## WRITTEN EXERCISE A
Summarize the text below on legal disclosures for rental lease applications in two sentences.
— Start DOCUMENT SEGMENT —
10 Legal Disclosures To Add To Your Rental Lease Applications
Rental applications play an important role in the leasing process. However, as the starting point, it’s important for rental lease applications to set a few ground rules. Otherwise known as legal disclosures, the ground rules should be included on every lease agreement:
-
Applicant assurance: This disclosure holds the applicant accountable for providing complete and true information on their application. If you have any reason to believe that the applicant has provided incomplete or false information, it can be grounds for denial.
-
Application fee: The non-refundable application fee will be used to cover your costs for requesting various background and credit checks, as well as the time it takes for you to verify all the information that has been provided in the application.
-
Contact permission: By including a contact permission disclosure, the tenant is permitting you to contact previous employers and landlords, as well as any other listed references, to verify any provided information or ask other questions you deem necessary.
— End DOCUMENT SEGMENT —
— Start RECORDS FOR THIS TASK —
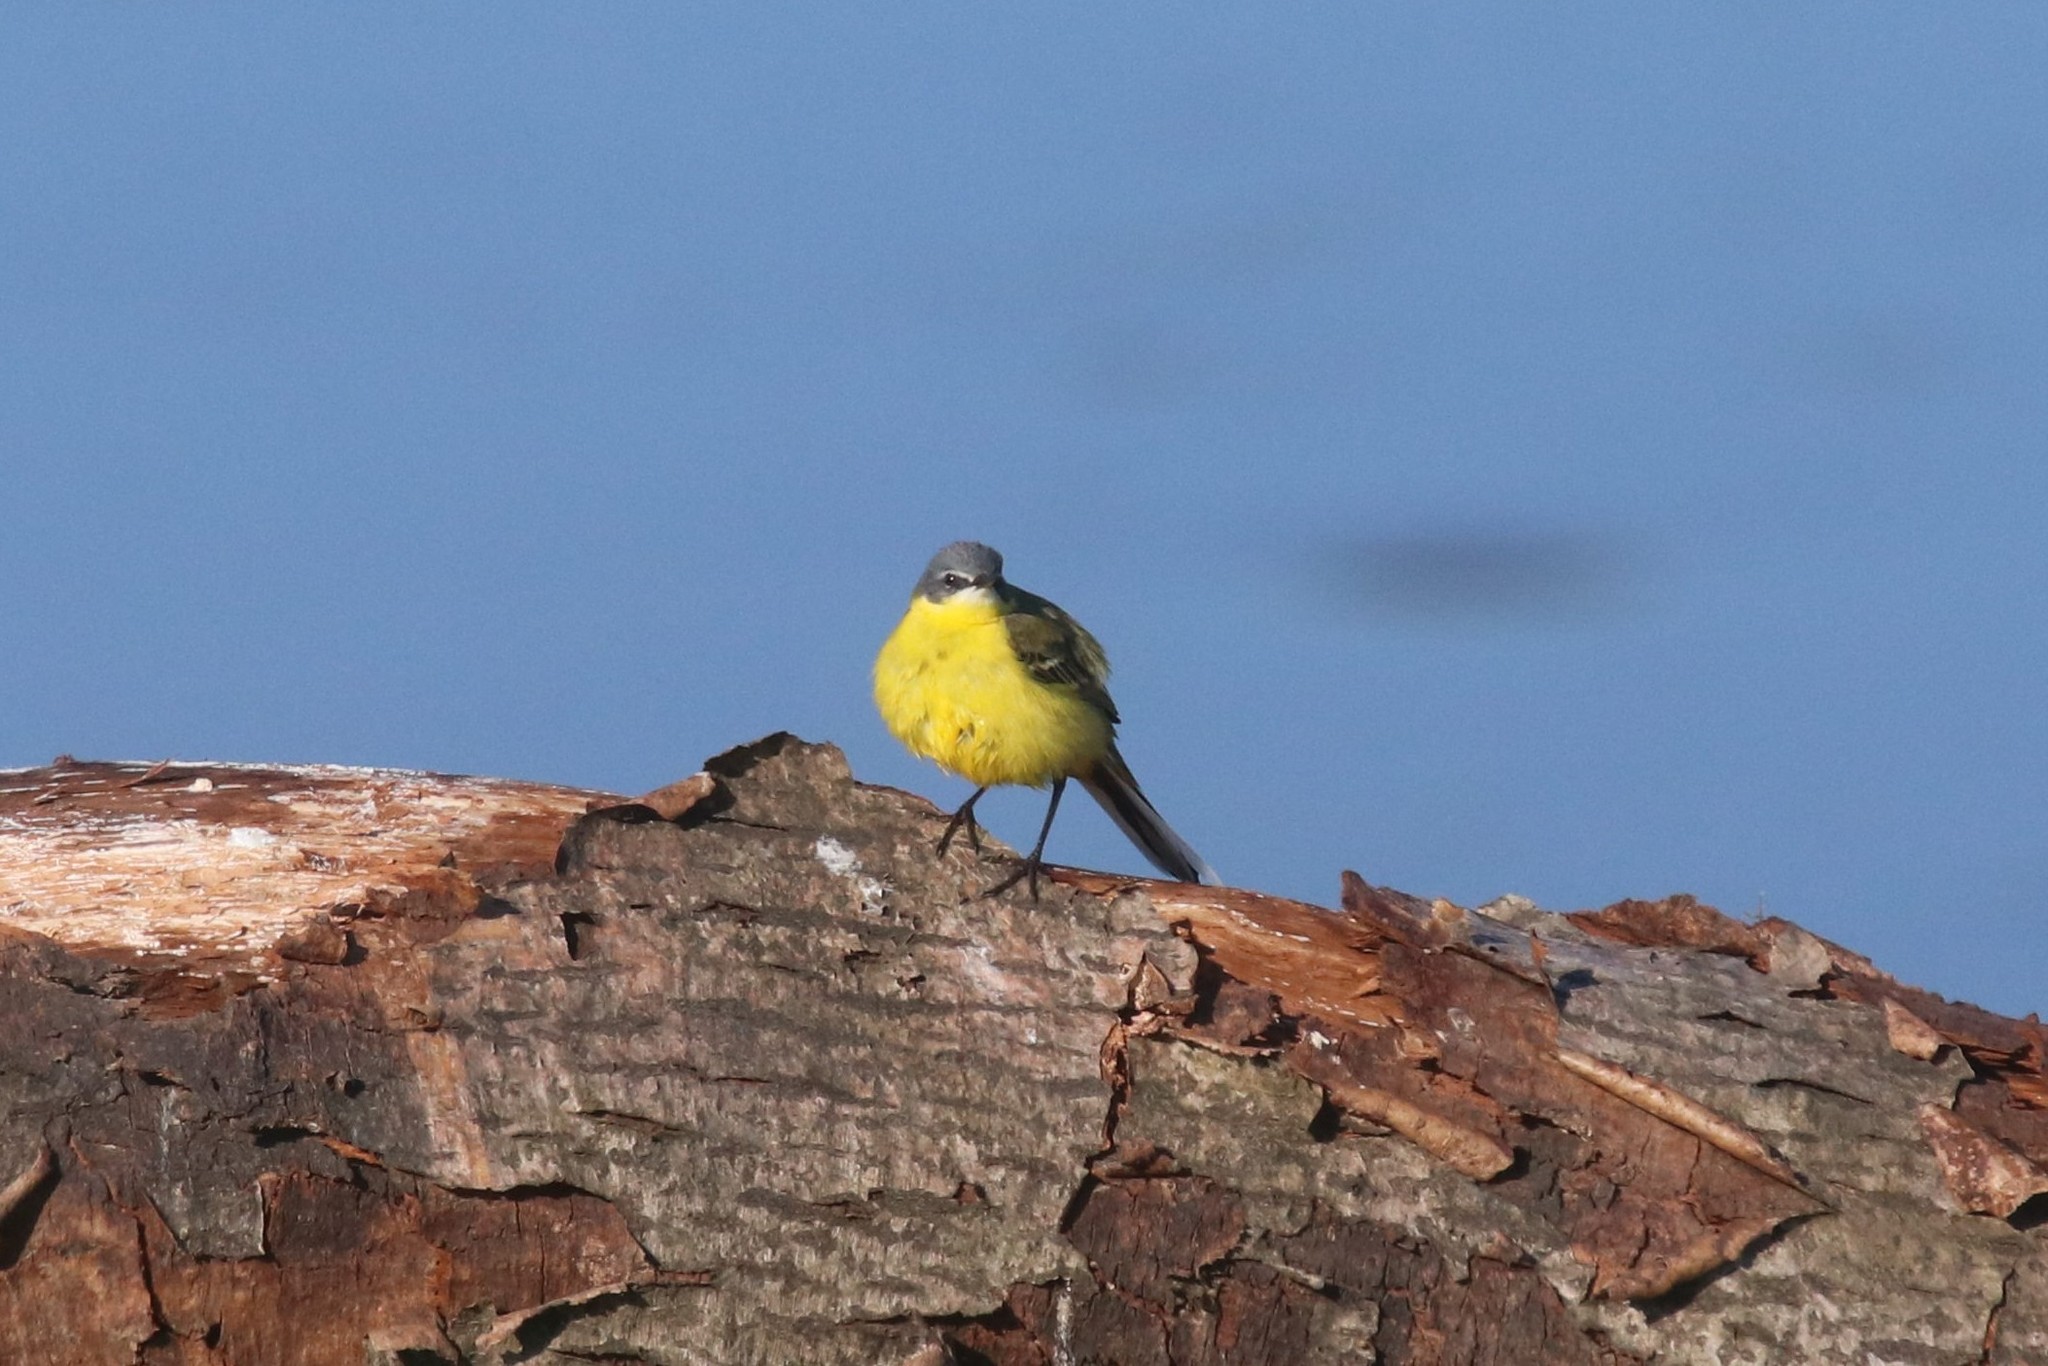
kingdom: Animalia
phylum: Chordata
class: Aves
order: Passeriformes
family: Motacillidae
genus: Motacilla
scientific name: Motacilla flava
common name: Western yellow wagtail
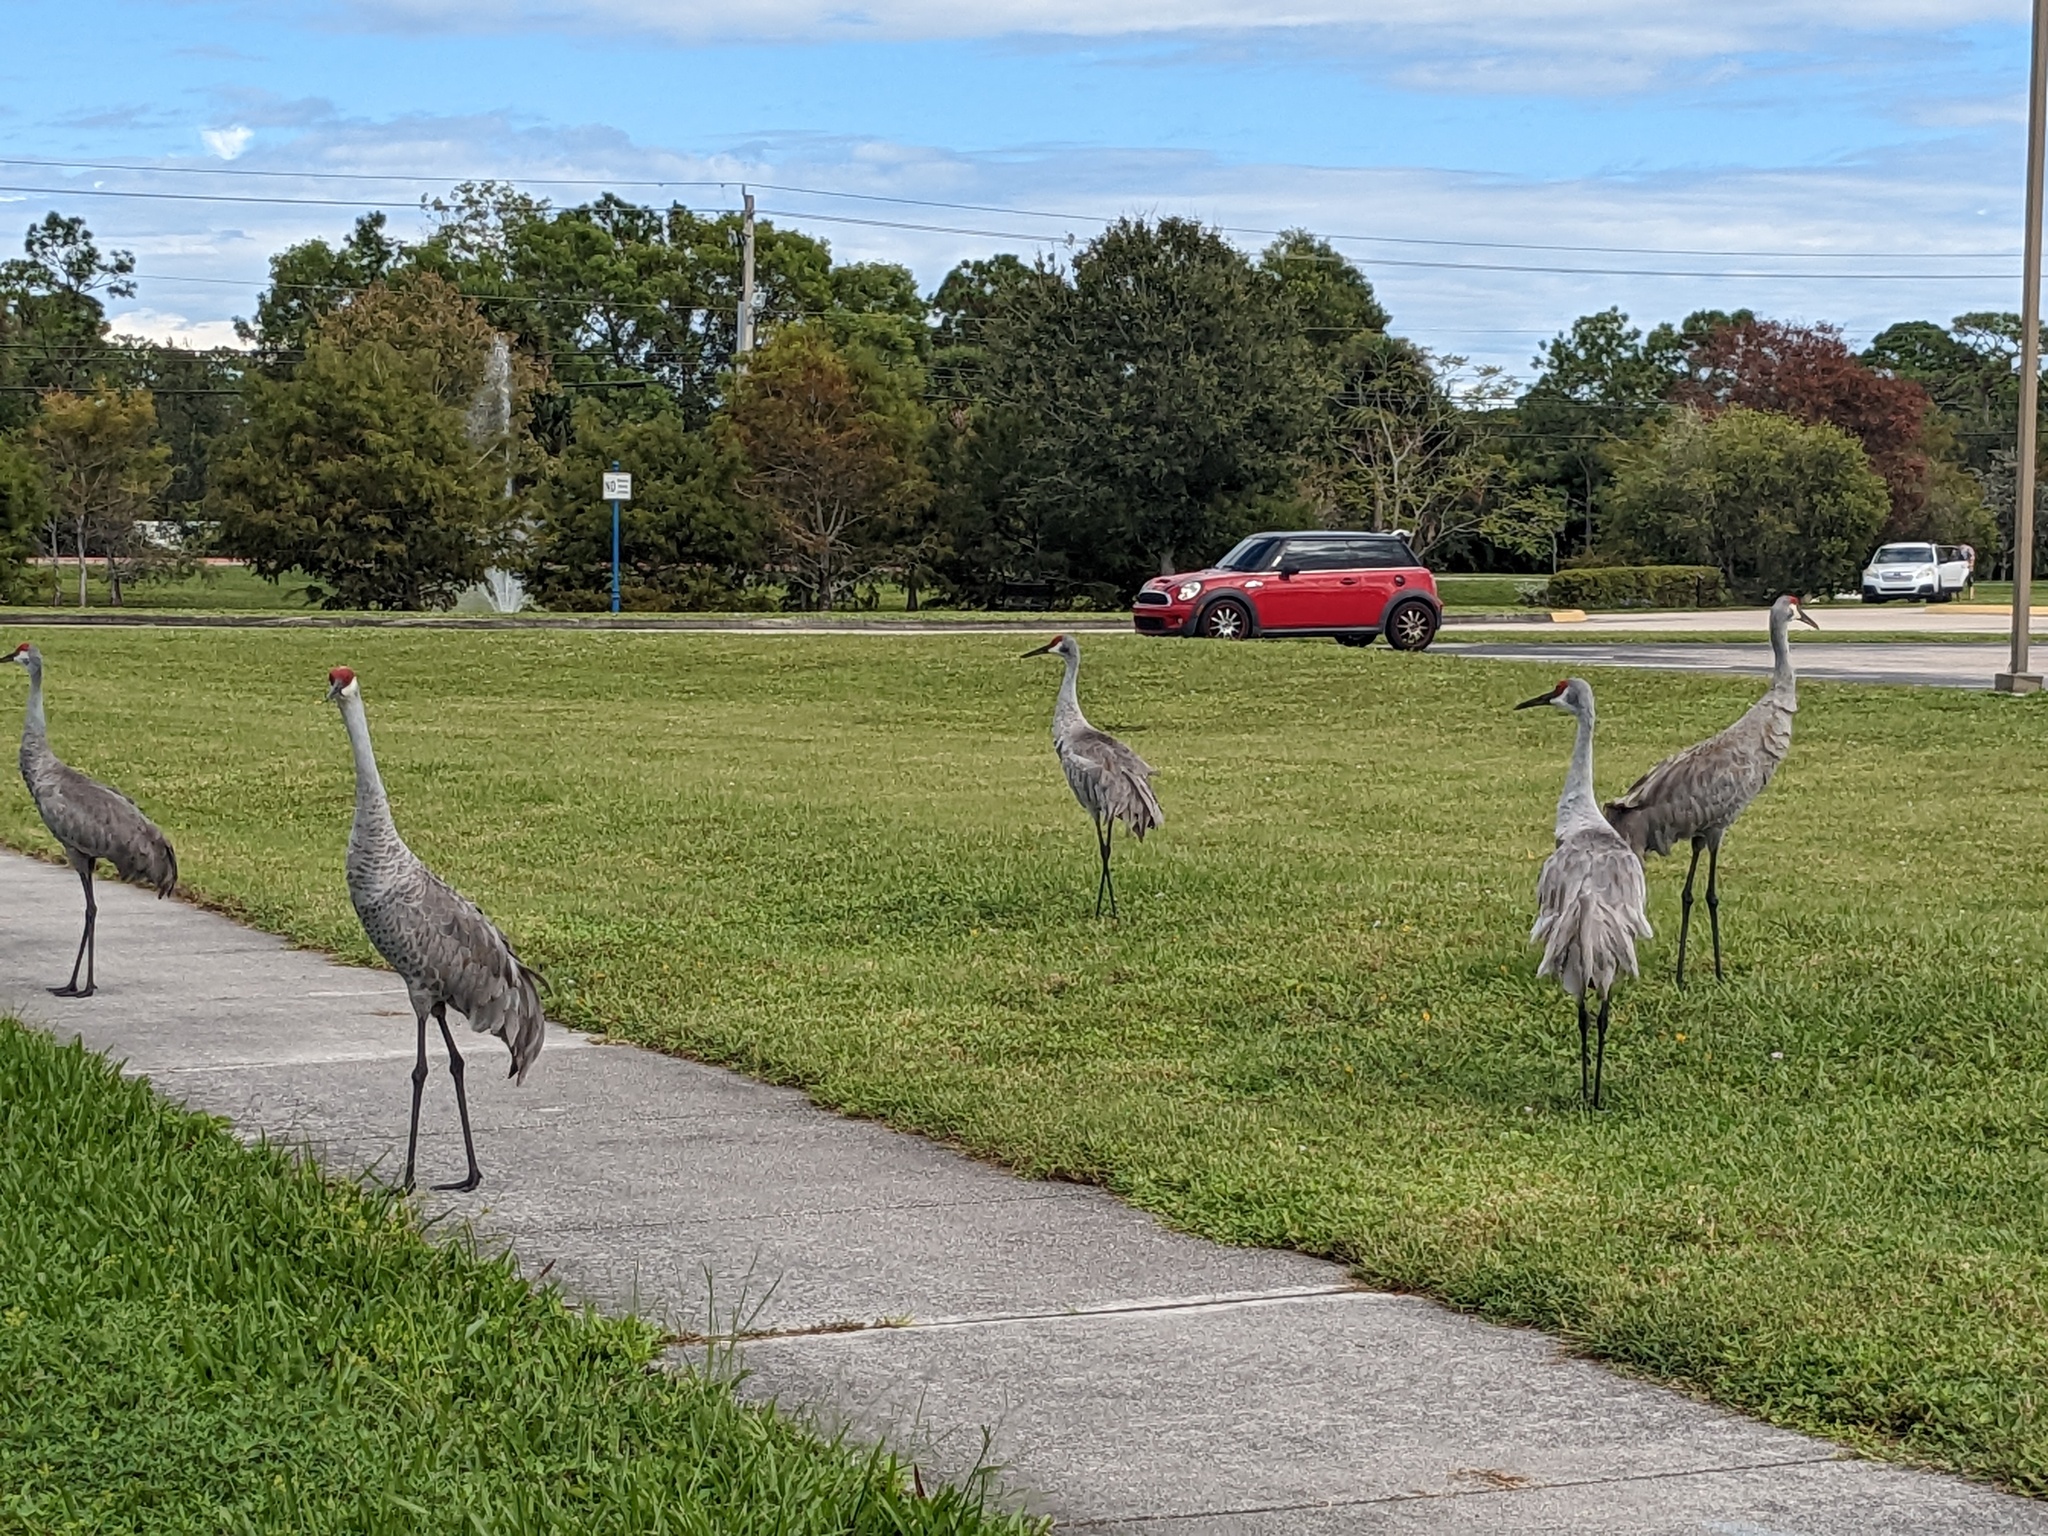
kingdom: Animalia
— End RECORDS FOR THIS TASK —
## WRITTEN EXERCISE B
Reproduce the rows verbatim, everything from the line containing "class: Aves" down to the end of the rows, and leave the pictures out of your answer.

## SOLUTION A
Rental lease applications should set ground rules, known as legal disclosures, at the start of the leasing process. These include an applicant assurance that holds applicants accountable for complete and true information, a non-refundable application fee that covers background checks, credit checks and verification, and a contact permission that lets the landlord reach previous employers, landlords and references.

## SOLUTION B
class: Aves
order: Passeriformes
family: Motacillidae
genus: Motacilla
scientific name: Motacilla flava
common name: Western yellow wagtail
kingdom: Animalia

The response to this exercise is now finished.